By Colum Kenny
Sunday October 05 2008
If Ted Poe of Texas were Ireland's Minister for Finance, then Irish people might have more confidence in the Government's massive guarantee for Irish bankers. As Brian Cowen and Brian Lenihan last week bet the family silver -- and much more besides -- on a shaky financial future, Congressman Ted Poe caught the public mood on both sides of the Atlantic.
Poe told the US House of Representatives on Monday, "Small businesses, mom and pop grocery stores, don't get this break. When they make bad financial decisions, they go out of business. But the rich and famous Wall Street New York City fat cats expect Joe Six-Pack to buck it up and pay for all this nonsense."
And Sean or Brigid Six-Pack could be bucking it up even harder for Irish nonsense, as the deal for Irish fat cats may end up costing more than the American bail-out, relative to our economy.
People are worried, and they should be. Putting the future of the State on the line was only responsible if there was no other choice. It is a high-stakes gamble, no matter how much or how often the Government tries to sell it as a "sure thing".
Minister for Finance Lenihan claims that there is "a very significant buffer before there is any question of the guarantee being called upon", because the six banks involved (he claimed) have total assets worth 80bn more than the guarantee.
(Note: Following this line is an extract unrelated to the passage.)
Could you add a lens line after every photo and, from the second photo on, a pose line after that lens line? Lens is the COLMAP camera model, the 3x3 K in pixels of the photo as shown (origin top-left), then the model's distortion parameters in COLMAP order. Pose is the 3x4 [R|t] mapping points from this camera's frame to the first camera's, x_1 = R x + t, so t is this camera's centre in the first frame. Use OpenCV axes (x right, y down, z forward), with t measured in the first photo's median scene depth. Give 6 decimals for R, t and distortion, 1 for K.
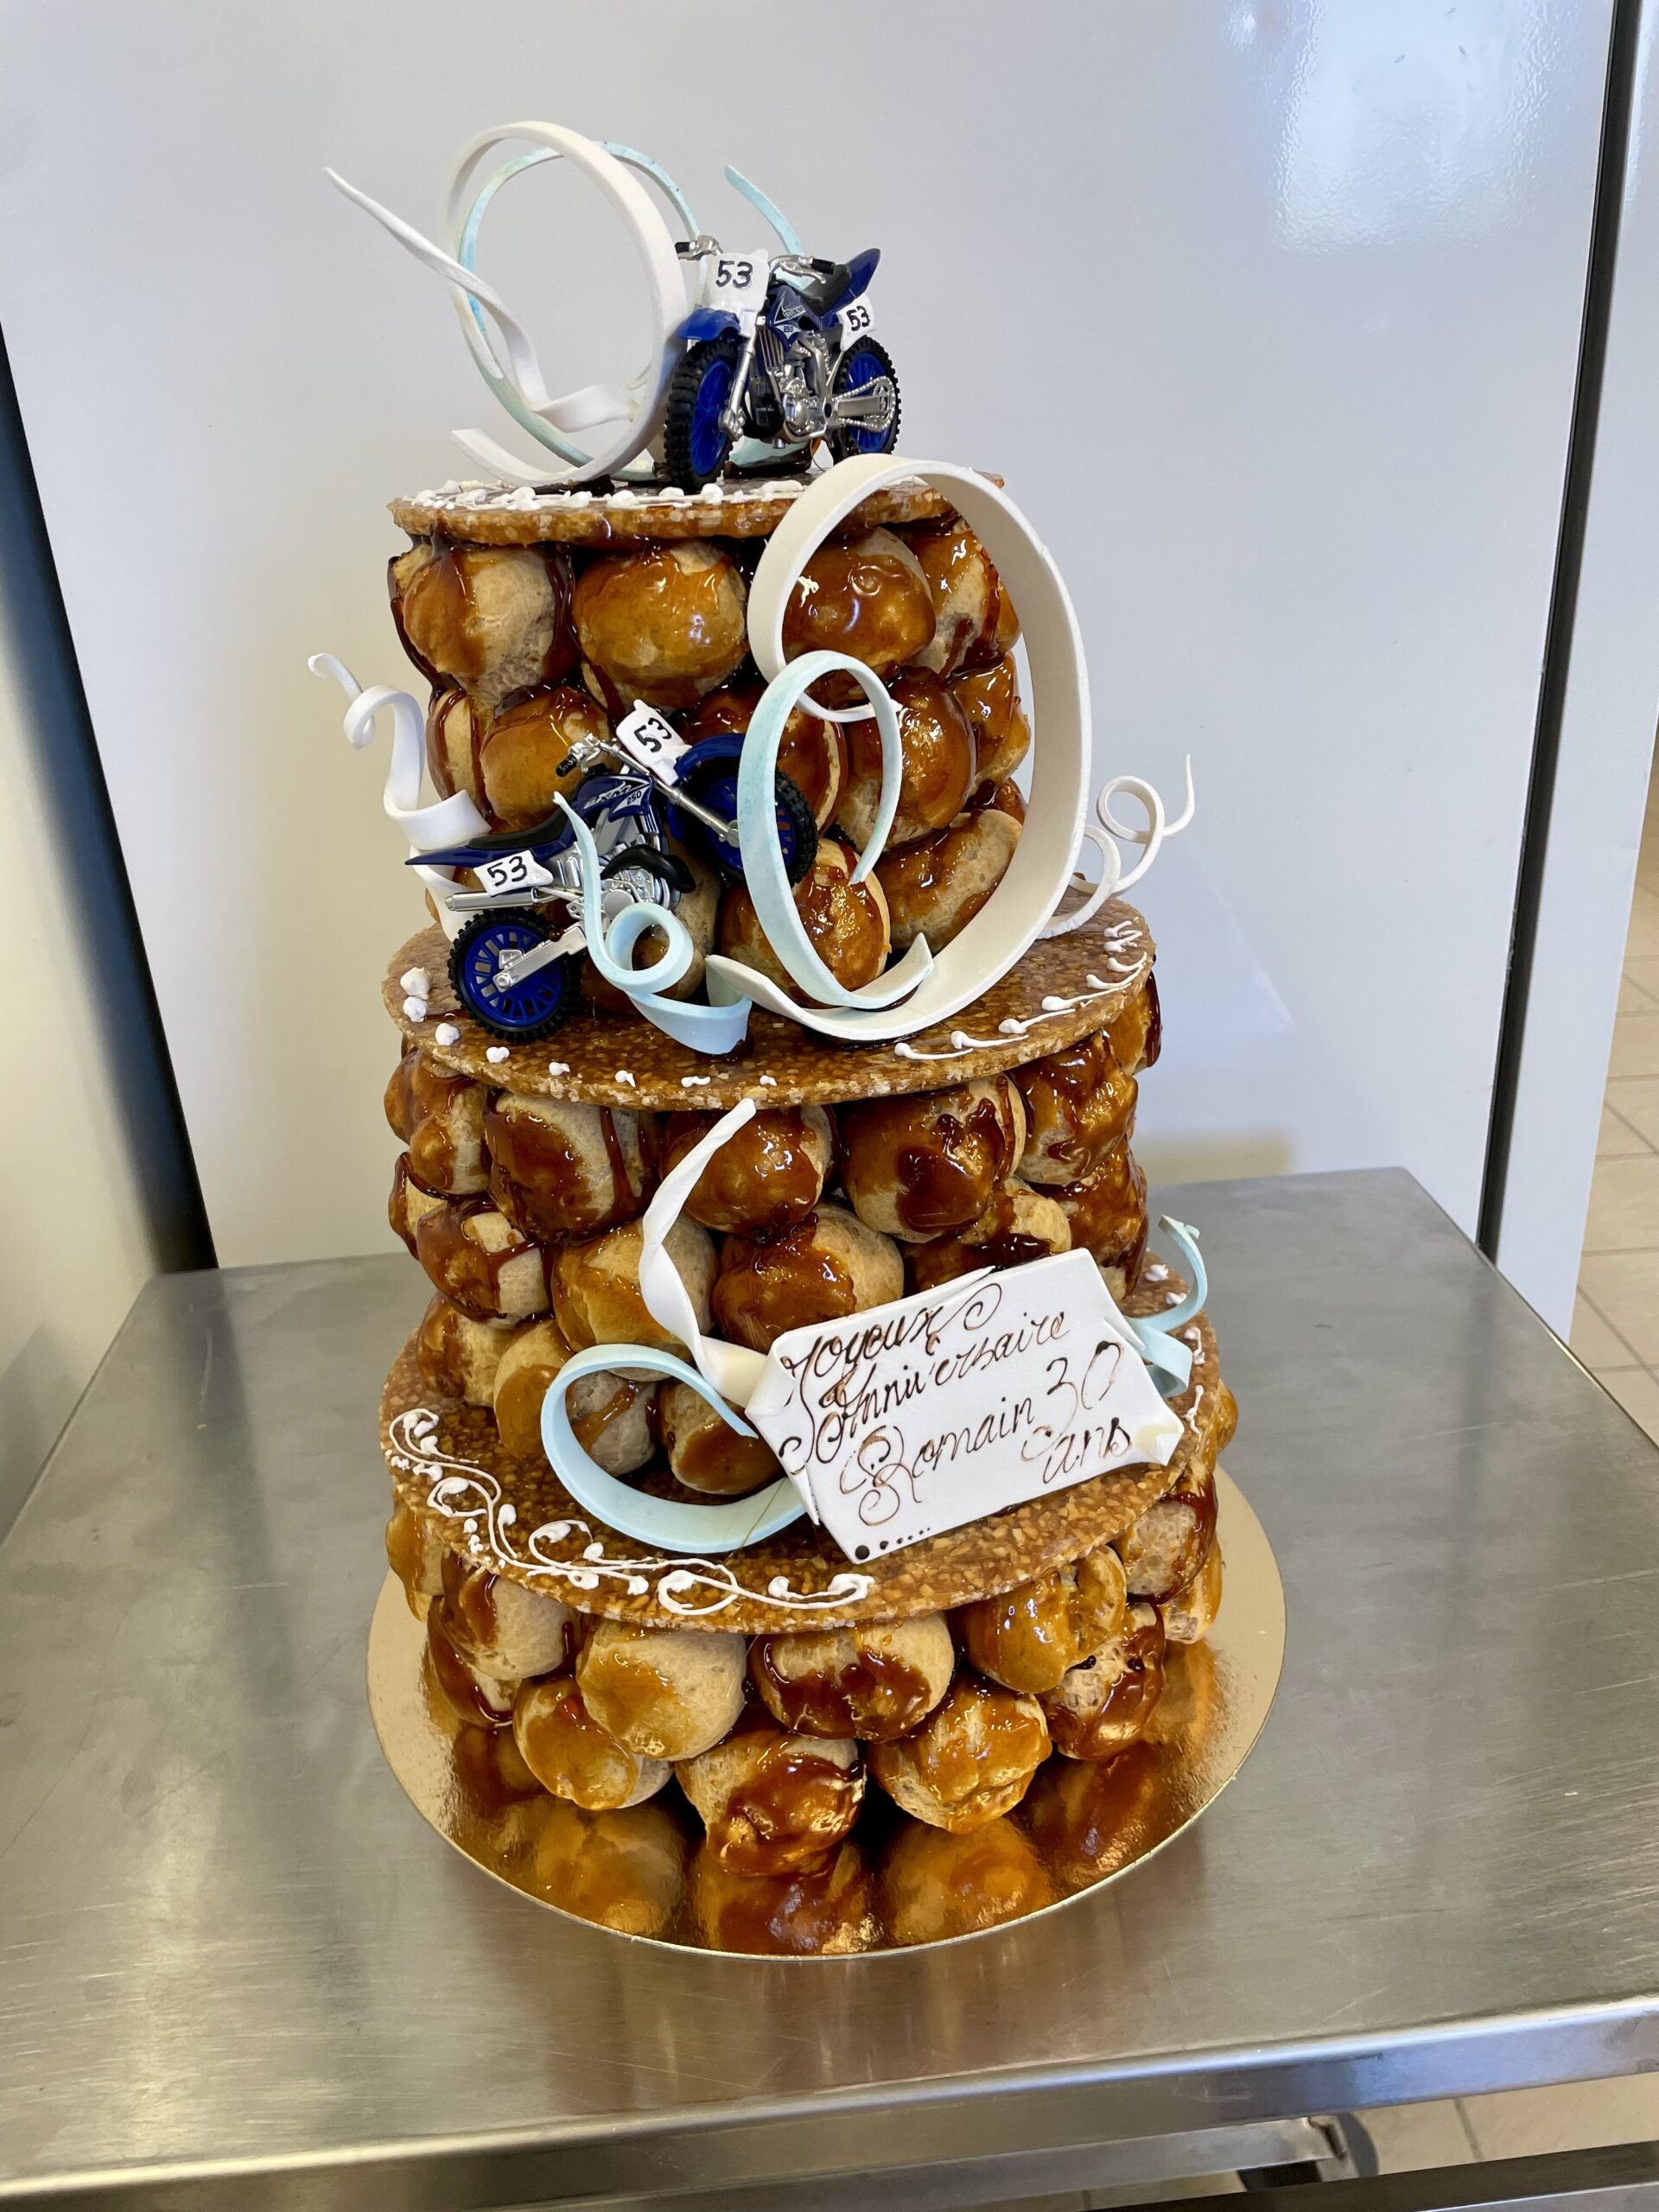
lens RADIAL K [[1696.3, 0, 821.5], [0, 1696.3, 1108.6], [0, 0, 1]] dist [0.043769, -0.072646]
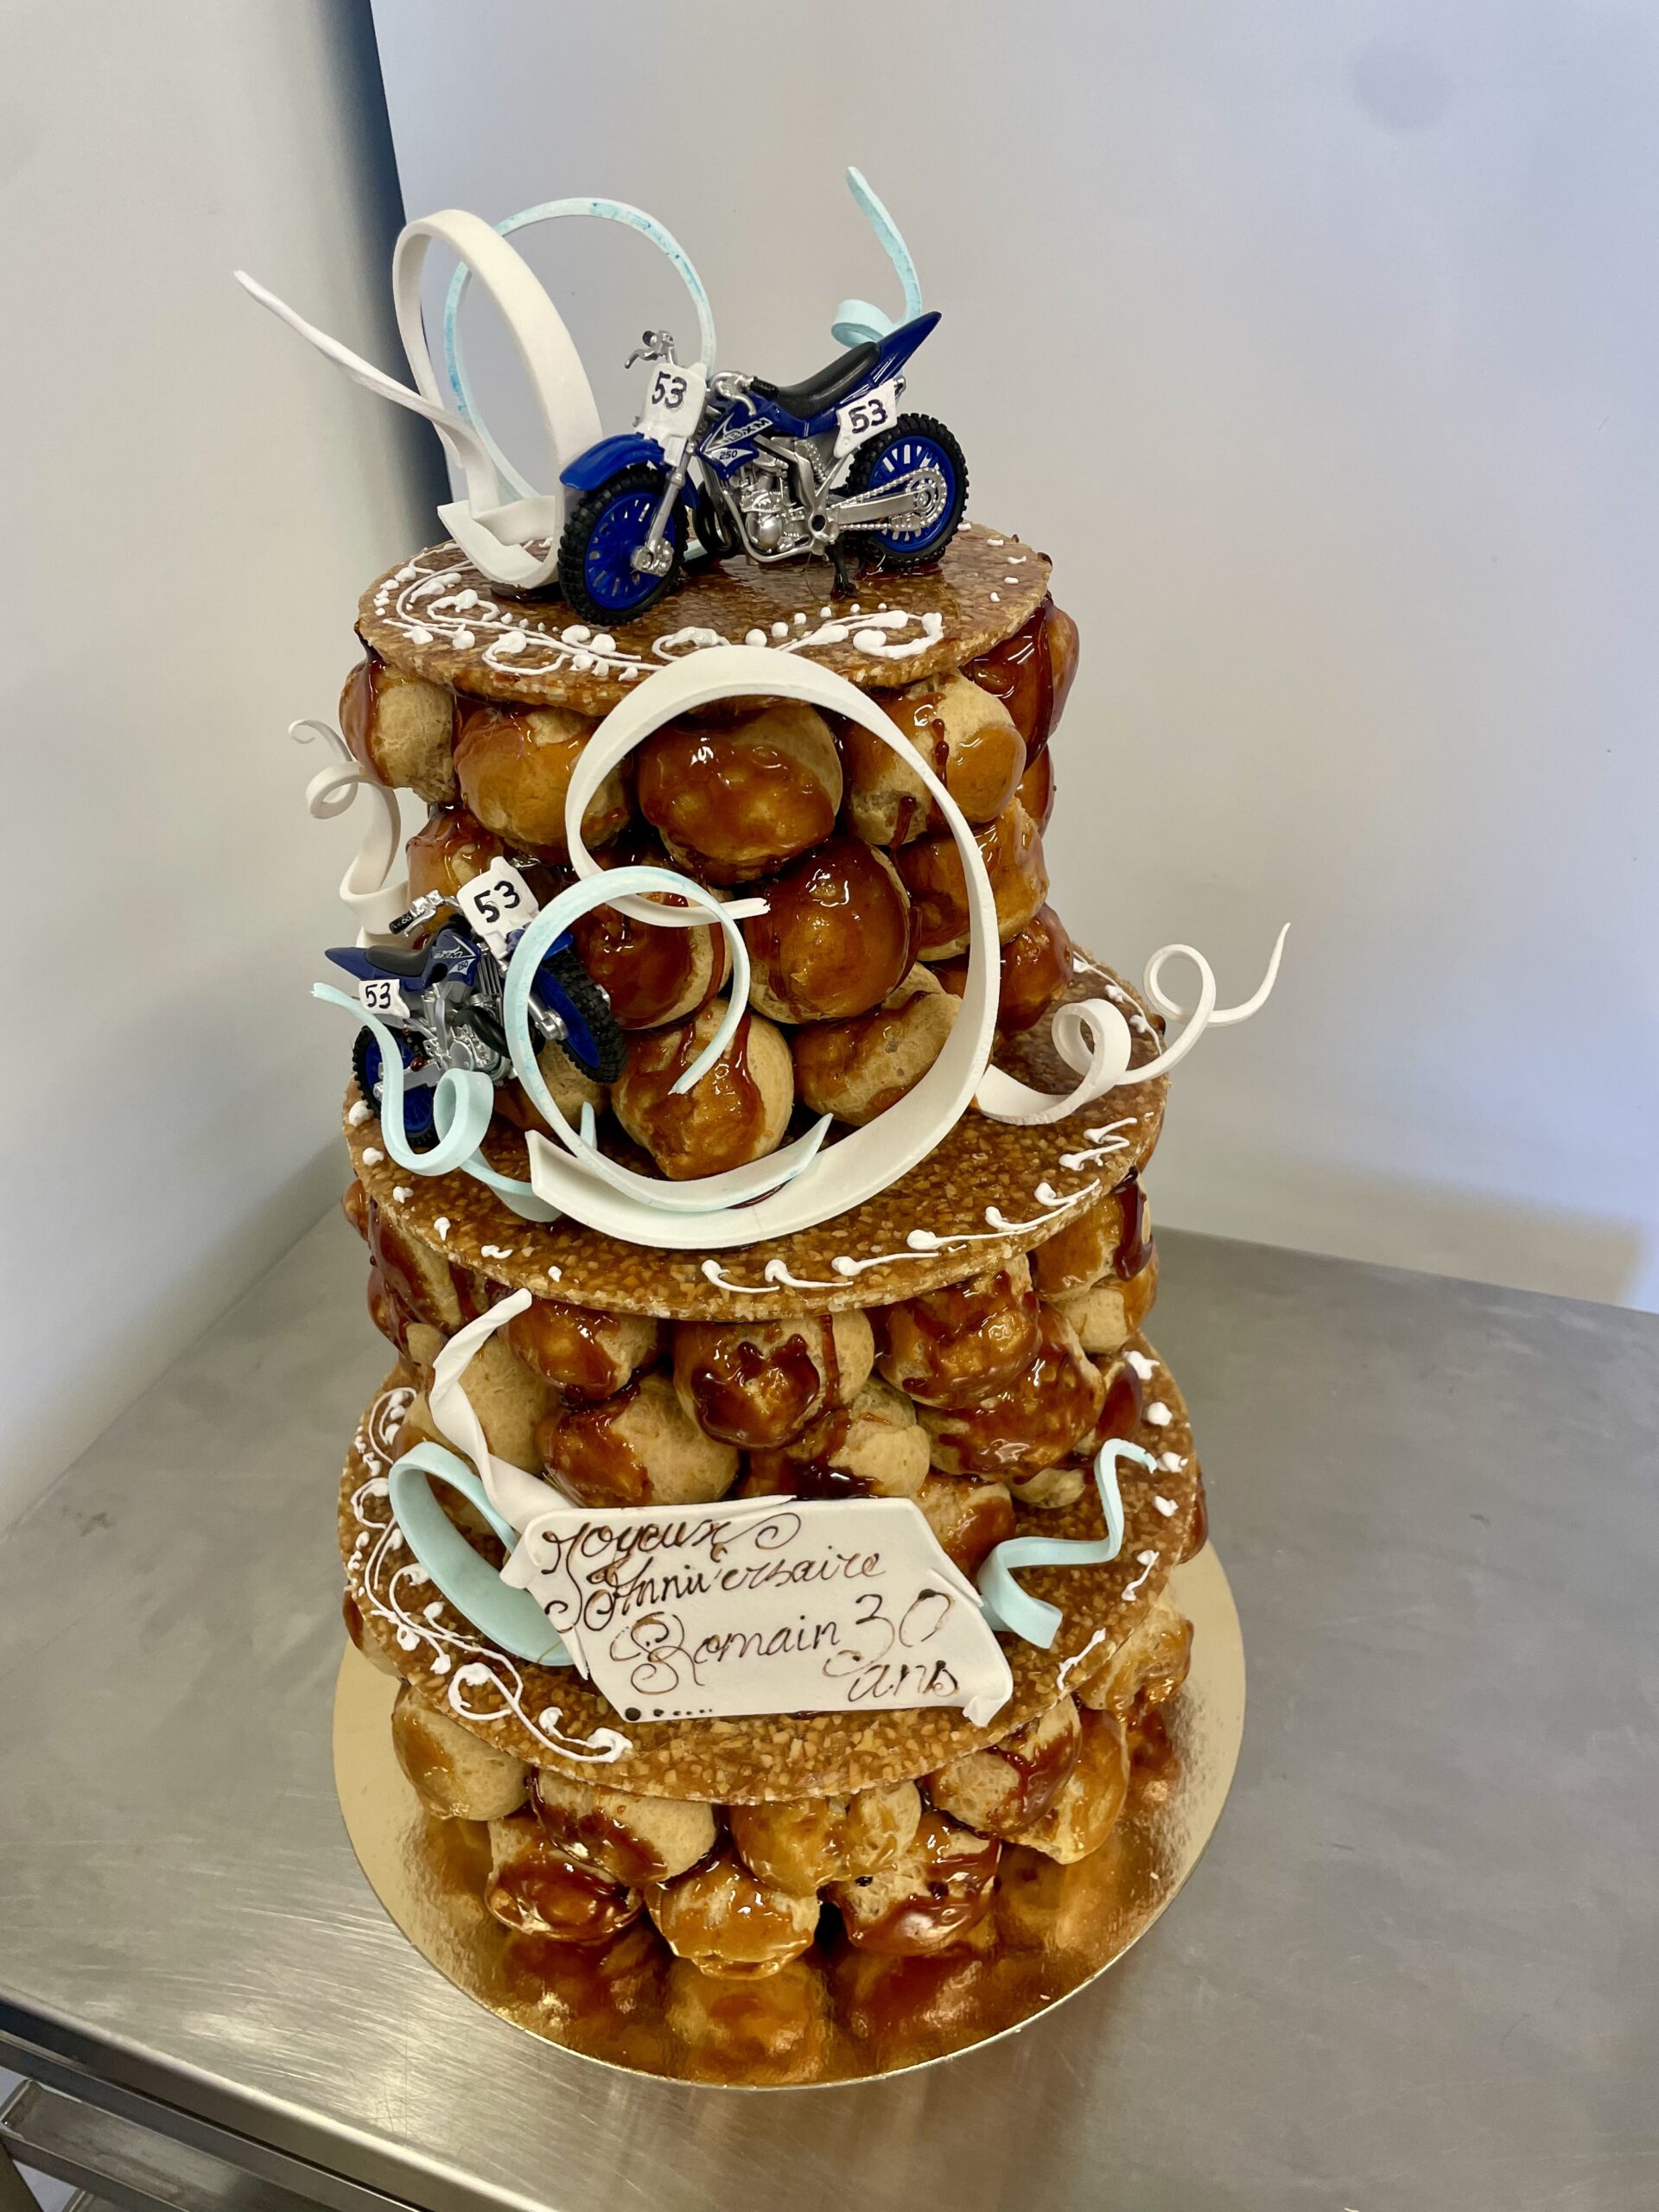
lens RADIAL K [[1696.3, 0, 836.2], [0, 1696.3, 1086.1], [0, 0, 1]] dist [0.043769, -0.072646]
pose [[0.907155, 0.236326, -0.348166, 0.396696], [-0.173717, 0.963926, 0.201665, -0.319487], [0.383266, -0.122459, 0.915484, 0.176587]]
But a bet is a bet, and who knows what those assets are now really worth, or will be worth when the chickens come home to roost?
The minister ultimately relied on the banks' own valuation of their assets, which the National Treasury Management Agency told me last week comes to 438bn, just 38bn more than the figure of 400bn cited as the value of the guarantee, and not 80bn as the minister reportedly claimed. But, sure, what's a few dozen billion between bankers and their friends in Government? And can we rely on the banks' own valuation of their assets, calculated long before the current crisis?
Politicians mounted their high horses to defend the guarantee last week.